O comentário desata uma gargalhada geral só interrompida por uma freada brusca do motorista – um policial militar de farda camuflada, que dirige cercado de batedores da Força Nacional para evitar o trânsito. Os cerca de quarenta passageiros são todos jornalistas, de diversos Estados, convidados a participar do seminário “Cobertura Jornalística em Ações de Segurança Pública”, ministrado pelo Ministério da Justiça e pela Força Nacional de Segurança Pública. Durante dois dias – 28 e 29 de março – ficaríamos hospedados na base da FSN, no Gama (DF) para “promover a troca de informações entre profissionais de comunicação e de segurança pública sobre aspectos relativos às atividades operacionais de ambos”, como dizia o convite para o curso, no site do Ministério da Justiça.

Efetivo da Força em formação para conter a falsa manifestação. Um policial ficou ferido no exercício / Foto: Ciro Barros/Agência Pública
Efetivo da Força em formação para conter a falsa manifestação. Um policial ficou ferido no exercício / Foto: Ciro Barros/Agência Pública

Na base, que reúne contigente de policiais militares de diversos Estados, recebemos a primeira instrução: “Desçam lá e façam o trabalho dos senhores, como os senhores estão acostumados a fazer”. Fomos então cobrir a “manifestação” simulada pela tropa, com combatentes e oponentes – representados por militares mascarados atrás de uma barricada, encoberta por fumaça preta.

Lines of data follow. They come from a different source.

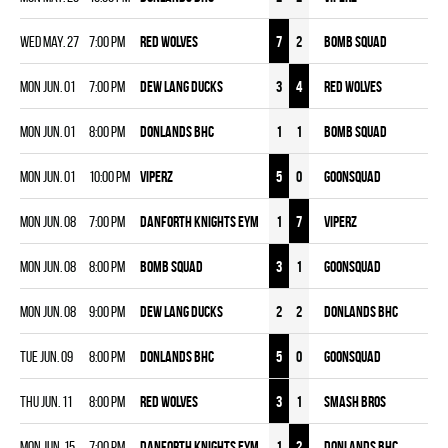
Wed May. 27
7:00 pm
RED WOLVES
7
2
BOMB SQUAD
Mon Jun. 01
7:00 pm
DEW LANG DUCKS
3
4
RED WOLVES
Mon Jun. 01
8:00 pm
DONLANDS BHC
1
1
BOMB SQUAD
Mon Jun. 01
10:00 pm
VIPERZ
5
0
GOONSQUAD
Mon Jun. 08
7:00 pm
DANFORTH KNIGHTS EYM
1
7
VIPERZ
Mon Jun. 08
8:00 pm
BOMB SQUAD
3
1
GOONSQUAD
Mon Jun. 08
9:00 pm
DEW LANG DUCKS
2
2
DONLANDS BHC
Tue Jun. 09
8:00 pm
DONLANDS BHC
5
0
GOONSQUAD
Thu Jun. 11
8:00 pm
RED WOLVES
3
1
SMASH BROS
Mon Jun. 15
7:00 pm
DANFORTH KNIGHTS EYM
1
2
DONLANDS BHC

A encenação, levada a sério, acaba com um ferido real: um dos falsos manifestantes arremessou um tijolo que acertou em cheio a boca do companheiro de farda. O policial teve que passar por uma cirurgia e levou pontos no lábio superior. Um acontecimento de rotina, segundo nos disseram diversas vezes durante o curso.

Regularmente, a Força treina durante três semanas policiais militares, bombeiros, policiais civis e peritos criminais vinculados às secretarias de segurança pública dos estados conveniados, que depois retornam aos seus estados de origem. Aqueles que tiverem obtido um conceito “muito bom” nos testes da Força, passam a integrá-la. Segundo o Boletim de 2013 da Força Nacional de Segurança Pública, mais de 10 mil homens compõem o efetivo do programa; e 142 operações em 23 unidades da federação foram executadas desde 2004.

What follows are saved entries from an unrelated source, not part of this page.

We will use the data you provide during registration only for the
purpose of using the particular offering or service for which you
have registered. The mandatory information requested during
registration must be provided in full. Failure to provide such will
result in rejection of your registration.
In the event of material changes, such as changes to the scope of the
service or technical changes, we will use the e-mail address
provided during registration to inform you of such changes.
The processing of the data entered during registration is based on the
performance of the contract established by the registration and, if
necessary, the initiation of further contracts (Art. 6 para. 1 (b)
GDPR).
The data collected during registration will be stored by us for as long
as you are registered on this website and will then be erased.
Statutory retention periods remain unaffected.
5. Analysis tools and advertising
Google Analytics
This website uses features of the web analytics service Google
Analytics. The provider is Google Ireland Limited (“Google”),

Nesse ano, a Força se prepara para a possibilidade de entrar em campo na Copa do Mundo em doze Estados. O governo federal pode enviar seus homens no momento que quiser, desde que considere estar diante de uma situação de emergência. O emprego deve ser principalmente das polícias militares. Em Natal, por exemplo, já está definido que 300 homens da Força Nacional vão reforçar o efetivo da PM potiguar. Segundo a Portaria 394, de 4 de março de 2008 , o reforço de policiamento ostensivo pela Força Nacional está previsto em seis situações, dentre elas a contenção em áreas de “grande perturbação da ordem pública”, bloqueios de rodovias e em grandes eventos públicos de repercussão internacional. Quase todas as manifestações durante a Copa podem ser enquadradas nesses critérios.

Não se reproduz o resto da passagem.